Water mill, Baggotstown, Co. Limerick

Co. Limerick |

Mills

Water mill, Baggotstown, Co. Limerick

On the banks of the Morningstar River in County Limerick, a faint earthwork in the ground is all that remains of what was once a working mill, and possibly two.

There is no building to see, no millstone propped against a wall, no weir to suggest that water was ever put to work here. Yet aerial photography has revealed a shallow linear depression running from the river on the south side of the site to rejoin it on the north, the ghost of a mill-race, the artificial channel that would have diverted water to drive the wheel. A mill-race is essentially a controlled diversion of a watercourse, channelling flow with enough force and direction to power a millstone. That this one may still be faintly legible in the landscape, centuries after the mill itself vanished, is what makes the site worth pausing over.

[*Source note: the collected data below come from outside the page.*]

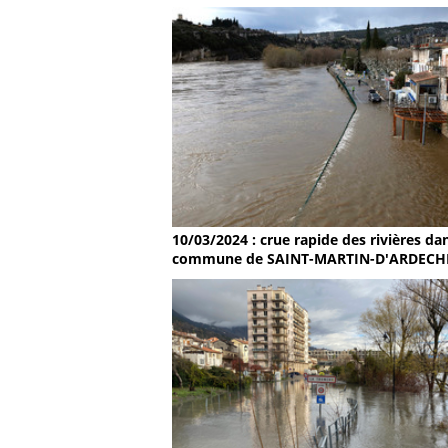
10/03/2024 : crue rapide des rivières dan
commune de SAINT-MARTIN-D'ARDECH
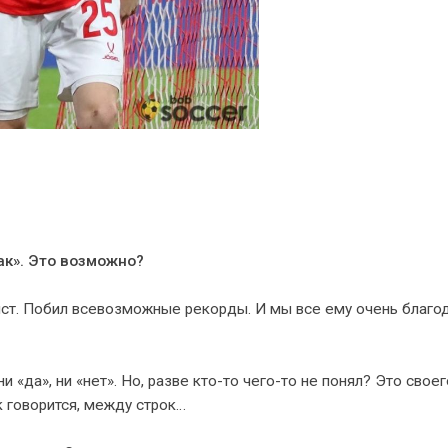
ак». Это возможно?
ст. Побил всевозможные рекорды. И мы все ему очень благо
«да», ни «нет». Но, разве кто-то чего-то не понял? Это своег
к говорится, между строк…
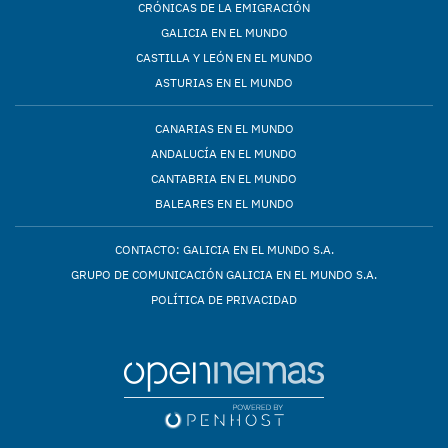
CRÓNICAS DE LA EMIGRACIÓN
GALICIA EN EL MUNDO
CASTILLA Y LEÓN EN EL MUNDO
ASTURIAS EN EL MUNDO
CANARIAS EN EL MUNDO
ANDALUCÍA EN EL MUNDO
CANTABRIA EN EL MUNDO
BALEARES EN EL MUNDO
CONTACTO: GALICIA EN EL MUNDO S.A.
GRUPO DE COMUNICACIÓN GALICIA EN EL MUNDO S.A.
POLÍTICA DE PRIVACIDAD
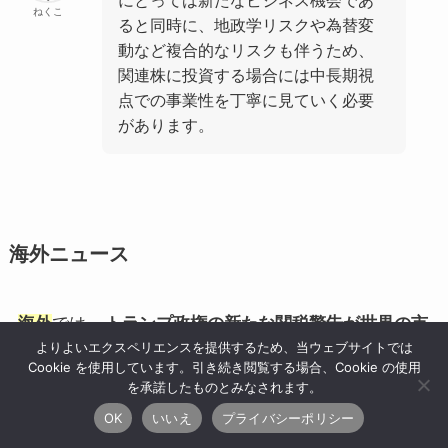
ねくこ
ると同時に、地政学リスクや為替変
動など複合的なリスクも伴うため、
関連株に投資する場合には中長期視
点での事業性を丁寧に見ていく必要
があります。
海外ニュース
海外
では、
トランプ政権の新たな関税警告が世界の市
よりよいエクスペリエンスを提供するため、当ウェブサイトでは
場心理を冷やす
一方、
各国のインフレ指標や中銀人事
Cookie を使用しています。引き続き閲覧する場合、Cookie の使用
が今後の金融政策の行方を左右する材料として意識
さ
を承諾したものとみなされます。
れています。
OK
いいえ
プライバシーポリシー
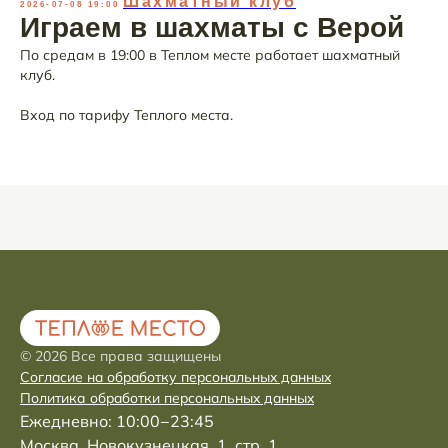
Шахматный клуб
2026-07-08 19:00
Играем в шахматы с Верой
По средам в 19:00 в Теплом месте работает шахматный
клуб.
Вход по тарифу Теплого места.
© 2026 Все права защищены
Coглacиe нa oбpaбoтку пepcoнaльныx дaнныx
Пoлитика oбpaбoтки пepcoнaльныx дaнныx
Ежедневно: 10:00−23:45
Москва, Новокузнецкая, 1, стр. 1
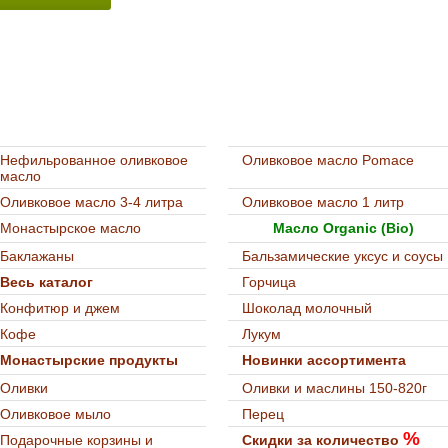
Нефильрованное оливковое
Оливковое масло Pomace
масло
Оливковое масло 3-4 литра
Оливковое масло 1 литр
Монастырское масло
Масло Organic (Bio)
Баклажаны
Бальзамические уксус и соусы
Весь каталог
Горчица
Конфитюр и джем
Шоколад молочный
Кофе
Лукум
Монастырские продукты
Новинки ассортимента
Оливки
Оливки и маслины 150-820г
Оливковое мыло
Перец
%
Подарочные корзины и
Скидки за количество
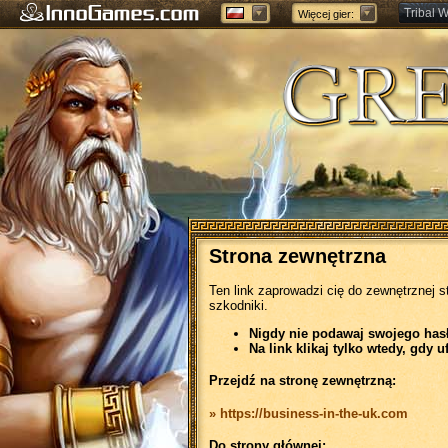
Tribal W
Więcej gier:
Forge of
Strona zewnętrzna
Ten link zaprowadzi cię do zewnętrznej s
szkodniki.
Nigdy nie podawaj swojego hasła
Na link klikaj tylko wtedy, gdy u
Przejdź na stronę zewnętrzną:
» https://business-in-the-uk.com
Do strony głównej:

The earliest reference to milling here comes from the 1654 to 56 Civil Survey of Limerick, which recorded that on the lands of one Maurice Baggott of Baggotstown there stood a castle, ten cabins, and two mills. That survey, published by Simington in 1938, was compiled in the aftermath of the Cromwellian wars, when English administrators set about cataloguing Irish landholdings in extraordinary detail. The Down Survey of 1657, carried out under William Petty and now held in the National Library of Ireland as MS 718, went further still, mapping individual features across the country, and it depicts a watermill at this precise location in Any Parish. When the Ordnance Survey produced its six-inch maps in 1840, a corn mill appears in almost exactly the same spot, suggesting a continuity of milling activity spanning at least two centuries, and probably longer. Whether the medieval structure survived into the nineteenth century or was rebuilt on the same convenient ground is not clear, but the correspondence of locations on maps two hundred years apart is difficult to ignore.

There is nothing to visit in the conventional sense. The site sits in agricultural land and no mill building survives above ground. The interest here is cartographic and archaeological rather than visual; the value lies in cross-referencing the Down Survey map image against the faint mark the mill-race left on the land. For those with an interest in early modern mapping or medieval land use in Munster, the 1657 Down Survey map of Any Parish is accessible through the National Library of Ireland and rewards close attention. The Morningstar River, modest as it is, once had enough flow at this point to support milling, and the slight depression in the earth is a quiet record of that fact.